7:13 pm on Jan 8, 2006 (gmt 0)

WebmasterWorld Senior Member 10+ Year Member Top Contributors Of The Month



Most servers automatically redirect [domain.com...] to [domain.com...] anyway, so that is not usually a problem at all.

However [domain.com...] is a duplicate of [domain.com...] and you should set up a 301 redirect for that and all the internal pages too.

Ellio

7:20 pm on Jan 8, 2006 (gmt 0)

10+ Year Member



As programs like Dreamweaver MX automaticaly set up internal links to the short address such as /index.htm for the homepage etc but external links are inevitably to the full url www.mysite.co.uk - should we change the internal links to absolute links or leave them be?

g1smd

7:38 pm on Jan 8, 2006 (gmt 0)

WebmasterWorld Senior Member 10+ Year Member Top Contributors Of The Month



Internal links to index pages should be to http://www.domain.com/ or to http://www.domain.com/folder/ if you want to use the full URL.
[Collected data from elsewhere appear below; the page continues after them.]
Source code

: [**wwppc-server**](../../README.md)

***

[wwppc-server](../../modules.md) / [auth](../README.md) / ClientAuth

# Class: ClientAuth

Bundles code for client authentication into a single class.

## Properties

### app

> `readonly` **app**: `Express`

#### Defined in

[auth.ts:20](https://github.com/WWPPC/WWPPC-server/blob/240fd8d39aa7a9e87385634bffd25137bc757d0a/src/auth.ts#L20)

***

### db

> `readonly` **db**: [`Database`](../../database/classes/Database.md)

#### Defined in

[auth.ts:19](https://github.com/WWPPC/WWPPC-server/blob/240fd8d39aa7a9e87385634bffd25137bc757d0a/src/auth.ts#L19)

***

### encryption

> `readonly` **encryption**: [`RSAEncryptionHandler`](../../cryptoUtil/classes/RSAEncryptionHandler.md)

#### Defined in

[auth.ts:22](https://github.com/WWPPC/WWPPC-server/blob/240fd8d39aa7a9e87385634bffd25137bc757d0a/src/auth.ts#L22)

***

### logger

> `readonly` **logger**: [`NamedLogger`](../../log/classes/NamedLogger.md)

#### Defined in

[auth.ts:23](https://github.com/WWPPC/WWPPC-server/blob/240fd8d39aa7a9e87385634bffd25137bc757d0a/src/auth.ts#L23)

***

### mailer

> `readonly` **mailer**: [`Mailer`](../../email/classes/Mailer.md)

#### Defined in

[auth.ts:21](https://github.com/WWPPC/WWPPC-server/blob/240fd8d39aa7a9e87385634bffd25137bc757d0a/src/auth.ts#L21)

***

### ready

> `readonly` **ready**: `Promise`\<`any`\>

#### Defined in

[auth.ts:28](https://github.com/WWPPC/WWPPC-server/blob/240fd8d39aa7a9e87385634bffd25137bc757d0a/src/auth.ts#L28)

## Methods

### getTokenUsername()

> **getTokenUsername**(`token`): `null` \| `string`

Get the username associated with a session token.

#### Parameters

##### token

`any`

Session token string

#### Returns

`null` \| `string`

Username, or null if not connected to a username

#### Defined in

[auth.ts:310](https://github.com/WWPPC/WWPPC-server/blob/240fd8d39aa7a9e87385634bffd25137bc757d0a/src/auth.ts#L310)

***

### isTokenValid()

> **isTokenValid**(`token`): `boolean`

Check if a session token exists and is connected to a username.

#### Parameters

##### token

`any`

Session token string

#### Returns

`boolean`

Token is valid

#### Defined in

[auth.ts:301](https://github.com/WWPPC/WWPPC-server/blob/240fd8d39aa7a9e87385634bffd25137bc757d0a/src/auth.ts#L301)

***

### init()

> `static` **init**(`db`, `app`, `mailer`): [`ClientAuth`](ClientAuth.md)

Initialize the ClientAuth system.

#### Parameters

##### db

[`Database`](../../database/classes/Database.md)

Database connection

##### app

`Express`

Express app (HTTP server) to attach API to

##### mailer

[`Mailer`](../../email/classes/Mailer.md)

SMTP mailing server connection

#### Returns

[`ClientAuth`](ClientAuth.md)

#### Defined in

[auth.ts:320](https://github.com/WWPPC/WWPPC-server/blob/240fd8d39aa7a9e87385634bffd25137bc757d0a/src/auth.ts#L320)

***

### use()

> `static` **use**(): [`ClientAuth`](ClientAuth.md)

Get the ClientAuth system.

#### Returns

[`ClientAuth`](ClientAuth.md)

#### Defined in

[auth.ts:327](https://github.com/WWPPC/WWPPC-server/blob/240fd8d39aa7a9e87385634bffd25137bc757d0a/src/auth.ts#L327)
You could instead link to / or to /folder/ and these latter options, when paired with a <base href="http://www.domain.com/"> tag, do exactly the same job.

Don't include the index file filename in the link. Let the server find it and serve it without revealing it's real name.

Ellio

10:58 pm on Jan 8, 2006 (gmt 0)

10+ Year Member



Do you think a change in internal linking from /index.html to full URL on a large site could possibly trigger a new link flag/penalty?

Just a thought.

g1smd

11:33 pm on Jan 8, 2006 (gmt 0)

WebmasterWorld Senior Member 10+ Year Member Top Contributors Of The Month



Doubtful, but use the <base> tag on every page if you can - it will save a lot of bandwidth, as the links (and image, CSS and JS file URLs) will only need to start with a / and then count from the root of the domain.

Ellio

11:50 pm on Jan 8, 2006 (gmt 0)

10+ Year Member



thanks

Key_Master

11:58 pm on Jan 8, 2006 (gmt 0)

WebmasterWorld Senior Member 10+ Year Member



g1smd, I'd like your input on the base element and why you believe Googlebot uses it.

[webmasterworld.com...]

g1smd

12:32 am on Jan 9, 2006 (gmt 0)

WebmasterWorld Senior Member 10+ Year Member Top Contributors Of The Month




Done (in that thread).

.

Worms.

Can of.

Opened

tedster

12:44 am on Jan 9, 2006 (gmt 0)

WebmasterWorld Senior Member 10+ Year Member



why you believe Googlebot uses it

One good indicator is the fact that the Google cache will ADD a base href element at the top of the mark-up.

Key_Master

12:54 am on Jan 9, 2006 (gmt 0)

WebmasterWorld Senior Member 10+ Year Member



Poor example tedster. More likely, it's dynamically added when a visit to the cached copy occurs.